I hear ya, Kingfisher, but I sorta like to get away from people when possible. If a little drive and hike gets me somewhere more peaceful, that's where I want to be. Guess I'm a tourist who wants to get away from other tourists. This will be a bonus week for me, on the cheap, with the in-laws. I would never plan a trip to Myrtle Beach. Just not my thing. Thanks for the reply.


----------



## Phaedrus (Mar 25, 2011)

HBSP will be your thing. Went down there last year and fished with my daughter on a beautiful early summer day and barely saw anyone. A lot of dedicated fishermen will walk all the way north to the jetty, but you will definitely have your space. Once you get in to Georgetown, there are some great beaches.

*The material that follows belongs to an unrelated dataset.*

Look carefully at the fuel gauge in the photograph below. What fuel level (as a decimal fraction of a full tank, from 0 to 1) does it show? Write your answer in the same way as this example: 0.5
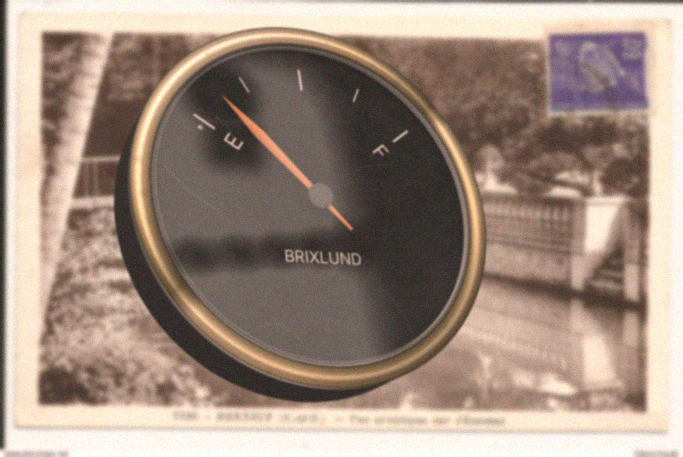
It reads 0.125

Almost forgot this little nugget- Perry's bait and tackle in Murrells Inlet consistently has the best FRESH and unfrozen bait. They had whole Spanish and other fish for really good prices. You pass there on the way. Call them before you go to Garden City to see what they have.


----------



## DustMan3 (Aug 30, 2009)

Yeah i wouldnt do it in Horry county. Just go down to georgetown not that far, then you dont have to be lookin over your shoulder the whole time. And if it prime time in the summer, i wouldnt want my big hooks in the water and there be a shark attack near me. But thats just my opinion. I have shark fished and caught acouple but i only do it at the jettys now.


----------



## Chugg'n & plug'n (Jul 3, 2006)

you'll get busted quickly in horry county sharking in the summer. too many tourists. i'd do the drive like everyone else said


----------